Real value: Thomas Kuhn - The Structure of Scientific Revolutions

Subject: Real value: Thomas Kuhn - The Structure of Scientific Revolutions
From: HALL Bill <bill -dot- hall -at- tenix -dot- com>
To: "TECHWR-L" <techwr-l -at- lists -dot- raycomm -dot- com>
Date: Tue, 5 Dec 2000 08:42:38 +1100 (EDT)

Technical communicators are supposed to be good at dealing with new ideas
and technologies. The fact that the recent running debate triggered by the
"real value" postings has gotten out of hand shows that technical writers
are also human and have some basic human problems dealing with SOME kinds of
change. I'm sorry that Earl has felt the need to bar Dan Emory and Tim Altom
from the list. Both have a lot of knowledge to contribute - but they have
demonstrated the basic human failing of attacking the person rather than
fundamental aspects of the issue under debate that may not be understood
well enough to articulate.

We are living in a time of fairly rapid technological change where there are
two radically different documentation paradigms in competition (e.g., the
paradigm of structured authoring and content management vs the paradigm of
paper-oriented word processing and file management). One is enabled by and
would be completely impractical without the new computer technology, the
other uses computer technology but represents the direct evolutionary
progression of the kind of writing practices that humans have used for
millennia. Each is unquestionably the most appropriate paradigm for some
particular environments - and for some environments either would be an
appropriate choice.

The problem with deciding between them is that there are truly
"revolutionary" differences between the two paradigms; and that protagonists
on the two sides have deep problems articulating and expressing things they
just "know" to be true - and failing this the temperature rises and the
debate morphs into a holy war, with people calling names and throwing brick
bats.

I know that the book is more than 30 years old, but Thomas Kuhn's Structure
of Scientific Revolutions should be required reading for all technical
writers. As a sometime student of scientific revolutions, it is still the
last word on the psycho social phenomena such revolutions engender.
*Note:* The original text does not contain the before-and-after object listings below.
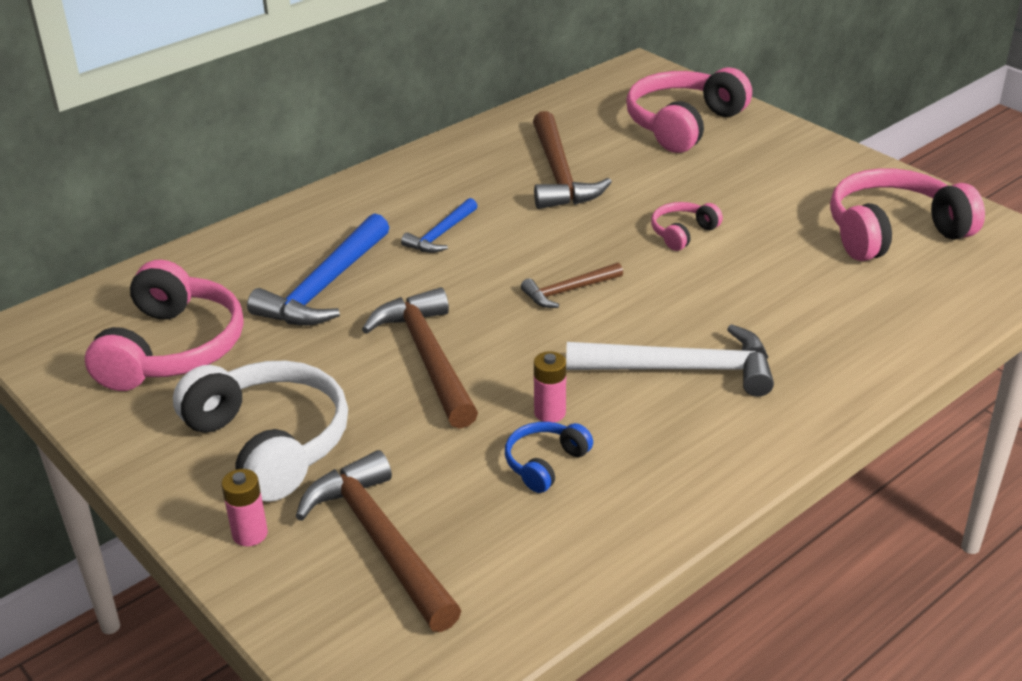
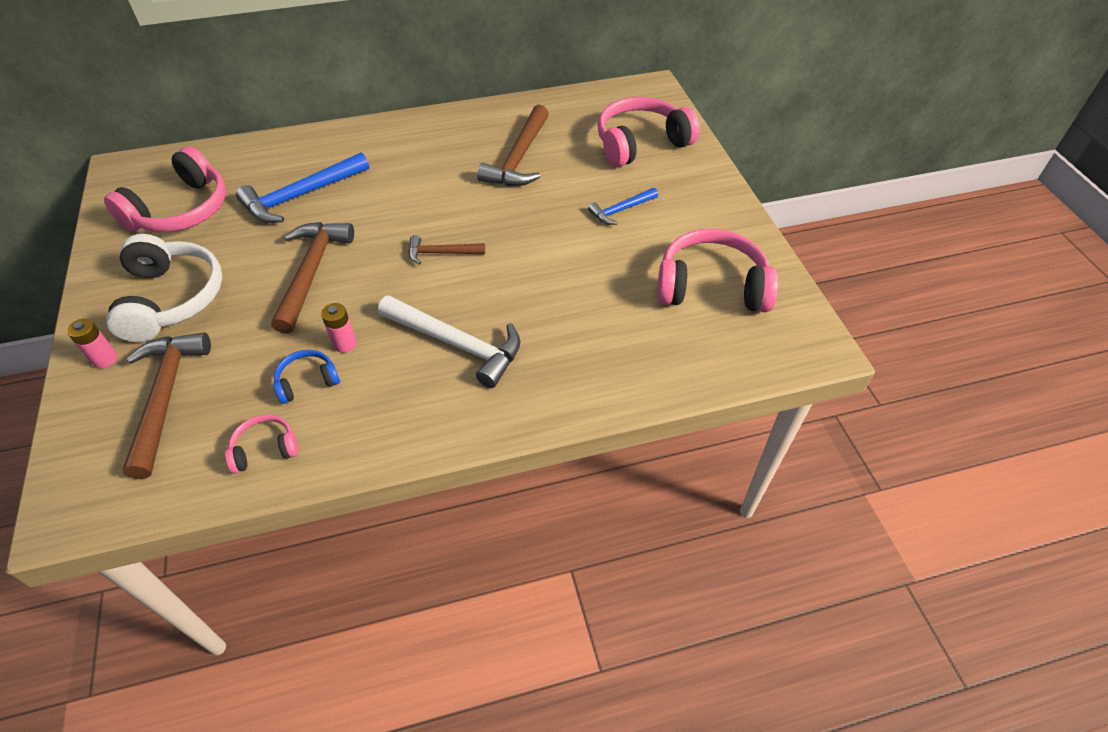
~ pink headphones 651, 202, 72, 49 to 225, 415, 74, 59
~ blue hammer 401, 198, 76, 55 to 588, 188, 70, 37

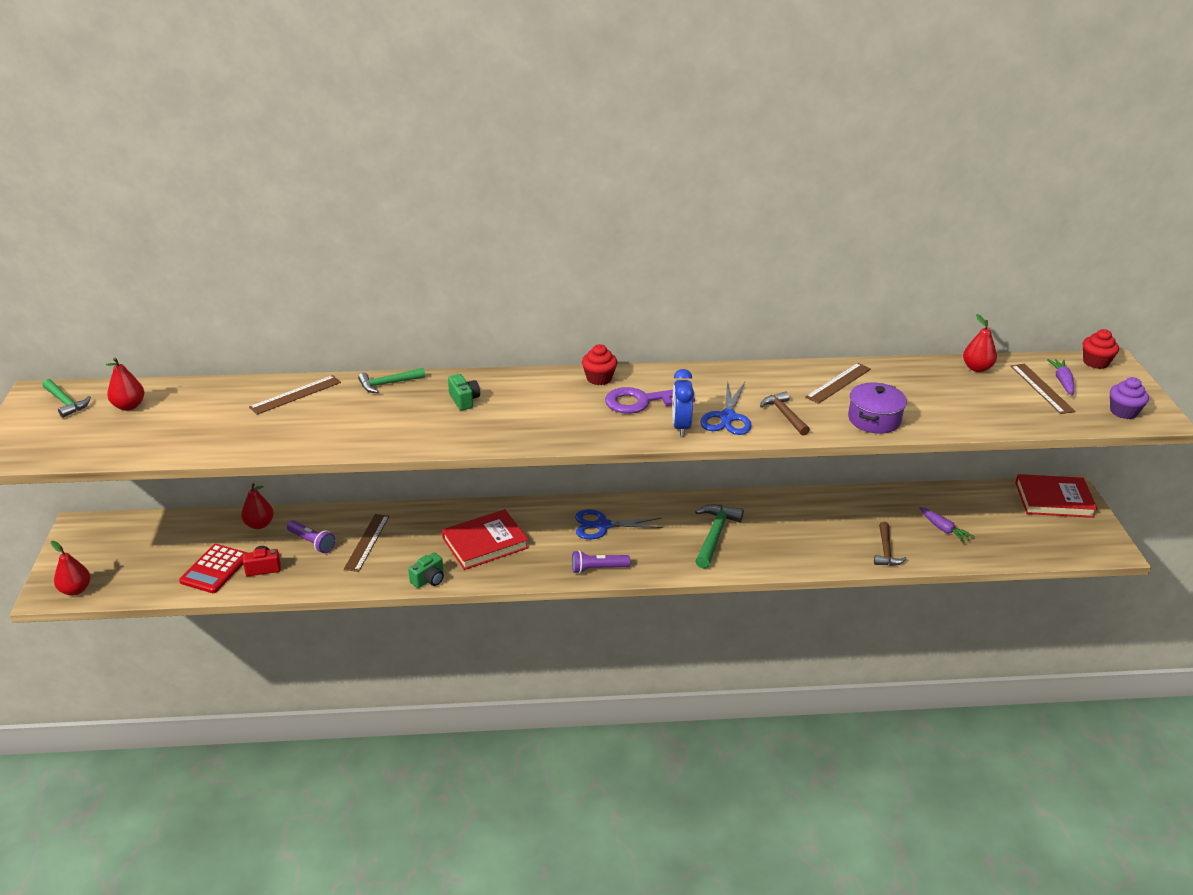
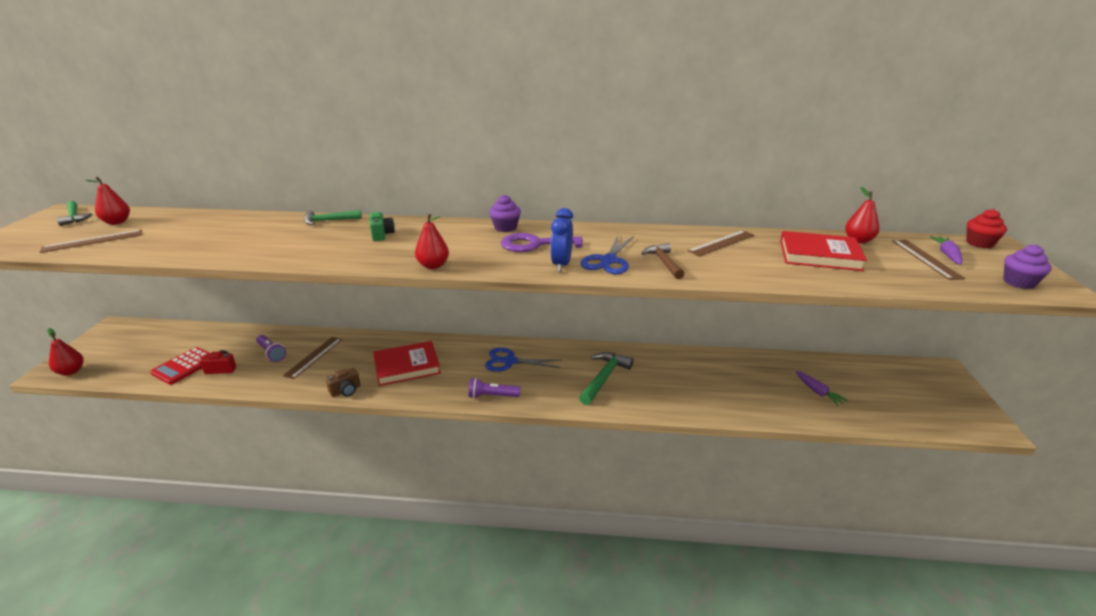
~ brown ruler 249, 375, 92, 40 to 40, 230, 102, 23
~ green camera 408, 553, 36, 35 to brown camera 326, 368, 35, 29
~ red pear 241, 483, 33, 46 to 415, 214, 34, 55
~ red cupcake 582, 344, 35, 41 to purple cupcake 489, 195, 32, 37
~ red book 1015, 474, 82, 44 to 780, 231, 87, 40
- purple pot 848, 383, 59, 51
- brown hammer 874, 522, 33, 44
The book
is not well written from the point of view of a technical writer, because
Kuhn himself was dealing with new ideas. However, it does explain how highly
competent professionals in different writing "schools" can become involved
in the kind of holy war just passed. Kuhn's last chapters particularly focus
on the holy war phenomenon.

To communicate successfully between the different schools, we really have to
go back and think deeply about things we learned at primary school: what is
writing, how do we organise and represent knowledge, etc. and accept that
technology may now offer tools and possibilities that simply didn't exist in
any viable form when we learned to write. Perhaps then we can successfully
translate ideas across the paradigmatic gap without name calling and
attacks, and focus on the actual cost/benefit choice between applying
structured vs paper paradigms to particular writing environments.

And given that the technologies are rapidly evolving, today's choice may not
be cost effective tomorrow. As technical writers we all need to have a deep
understanding of both paradigms and be prepared to discuss cross
paradigmatic issues without holy wars.